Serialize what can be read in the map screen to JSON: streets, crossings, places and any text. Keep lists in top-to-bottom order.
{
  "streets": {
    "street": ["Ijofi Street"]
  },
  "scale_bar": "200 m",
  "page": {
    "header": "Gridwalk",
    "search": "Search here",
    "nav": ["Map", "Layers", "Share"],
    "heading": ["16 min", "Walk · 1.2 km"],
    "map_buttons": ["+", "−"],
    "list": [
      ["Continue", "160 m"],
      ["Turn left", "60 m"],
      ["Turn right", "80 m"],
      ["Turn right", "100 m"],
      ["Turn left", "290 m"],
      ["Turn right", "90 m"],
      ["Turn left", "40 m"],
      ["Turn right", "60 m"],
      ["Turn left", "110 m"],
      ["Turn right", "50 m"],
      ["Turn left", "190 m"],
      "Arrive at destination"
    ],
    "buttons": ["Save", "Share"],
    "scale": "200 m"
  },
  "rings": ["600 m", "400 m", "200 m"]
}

◆ ◆ ◆ ◆ ◆ ◆ ◆

[What to do]
Reproduce, word for word, all of the entries above.

[Response]
Serialize what can be read in the map screen to JSON: streets, crossings, places and any text. Keep lists in top-to-bottom order.
{
  "streets": {
    "street": ["Ijofi Street"]
  },
  "scale_bar": "200 m",
  "page": {
    "header": "Gridwalk",
    "search": "Search here",
    "nav": ["Map", "Layers", "Share"],
    "heading": ["16 min", "Walk · 1.2 km"],
    "map_buttons": ["+", "−"],
    "list": [
      ["Continue", "160 m"],
      ["Turn left", "60 m"],
      ["Turn right", "80 m"],
      ["Turn right", "100 m"],
      ["Turn left", "290 m"],
      ["Turn right", "90 m"],
      ["Turn left", "40 m"],
      ["Turn right", "60 m"],
      ["Turn left", "110 m"],
      ["Turn right", "50 m"],
      ["Turn left", "190 m"],
      "Arrive at destination"
    ],
    "buttons": ["Save", "Share"],
    "scale": "200 m"
  },
  "rings": ["600 m", "400 m", "200 m"]
}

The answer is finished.